= 指示 1 =
長野県立美術館についての本文を読み、次の(a)〜(c)が本文と合っているかを「はい」か「いいえ」で答えてください。それぞれ、決め手になる本文の言葉をそのまま引用してください。
(a) 美術館の敷地は標高400〜415mの小山にある。
(b) 旧美術館前の噴水広場は、上下の空間をつなぐ役目をしていた。
(c) 敷地から見て東の方角に善光寺がある。
= 指示 2 =
長野県立美術館についての本文をもとに、次の質問に答えてください。
(a) 城山公園は誰の城跡とされていますか。
(b) 敷地の高低差はおよそどれくらいですか。
(c) 建築にはどの方角からアクセスできますか。
**** 本文
周囲の山並みとつながる、微地形による居場所づくり

長野県立美術館/長野市立城山公園噴水広場

Nagano Prefectural Art Museum / Joyama Park
文化居場所をつくる広場・公園中部
「長野県立美術館」の敷地は、長野盆地の北西部、標高400〜415mのこんもりとした小山の一角にあり、横山信濃守の城跡とされる城山公園内にある。この場所は、観光客だけでなく、長年にわたり住民にも親しまれてきたエリアである。長野県立美術館の建て替えと隣接する噴水広場エリアの再整備にあたり、長野の歴史・風土・日常が交差するこの場所で、美術館と公園が一体となる空間づくりが求められた。
長野県立美術館/長野市立城山公園噴水広場

わたしたちは、誰もが自由に出入りできる「屋根のある公園」として、美術館と屋外の噴水広場を統合し、周囲の山並みを風景として取り込む新しい公共空間を目指した。敷地は、西に善光寺、東に健御名方富命彦神別神社(以下、彦神別神社)を望み、およそ10mの高低差がある。旧美術館前の噴水広場は、フラットに造成された円形の西洋式庭園で、上下の空間を分断する存在であった。

本計画では、美術館・善光寺・彦神別神社の3つが、建築やランドスケープを通じてつながるよう配置計画を行った。建築は地形に埋め込まれ、屋上利用も可能とし、東西南北どこからでもアクセスできる設計となっている。ランドスケープデザインでは、屋上広場や水辺テラス、外周歩道沿いのポケットパーク、のぼり庭、展望テラス、デッキ広場などを建築の各階と連動させて配置。建築とランドスケープが一体となった、複層的な回遊庭園のような空間を実現した。これによって、観光客から住民まで、誰もがそれぞれ自分のお気に入りの場所を見つけられるとともに、季節や時間の移ろいを楽しめる場所を目指した。
********
**** データ抜粋
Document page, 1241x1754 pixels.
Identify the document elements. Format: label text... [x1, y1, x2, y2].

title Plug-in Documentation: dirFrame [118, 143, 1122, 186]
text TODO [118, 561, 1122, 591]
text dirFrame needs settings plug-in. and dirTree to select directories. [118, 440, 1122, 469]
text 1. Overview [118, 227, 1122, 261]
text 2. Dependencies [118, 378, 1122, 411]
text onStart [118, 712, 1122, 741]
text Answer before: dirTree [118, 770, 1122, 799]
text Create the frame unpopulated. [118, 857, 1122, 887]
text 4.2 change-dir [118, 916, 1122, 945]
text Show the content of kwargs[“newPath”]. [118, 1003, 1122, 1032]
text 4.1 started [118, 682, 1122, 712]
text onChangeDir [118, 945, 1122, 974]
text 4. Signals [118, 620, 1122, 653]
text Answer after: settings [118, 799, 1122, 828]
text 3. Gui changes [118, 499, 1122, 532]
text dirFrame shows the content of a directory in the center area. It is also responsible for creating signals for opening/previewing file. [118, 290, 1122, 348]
********
= 解答 1 =
(a) はい:「標高400〜415mのこんもりとした小山の一角にあり」
(b) いいえ:「上下の空間を分断する存在であった」
(c) いいえ:「西に善光寺、東に健御名方富命彦神別神社(以下、彦神別神社)を望み」

= 解答 2 =
(a) 横山信濃守
(b) およそ10m
(c) 東西南北どこからでも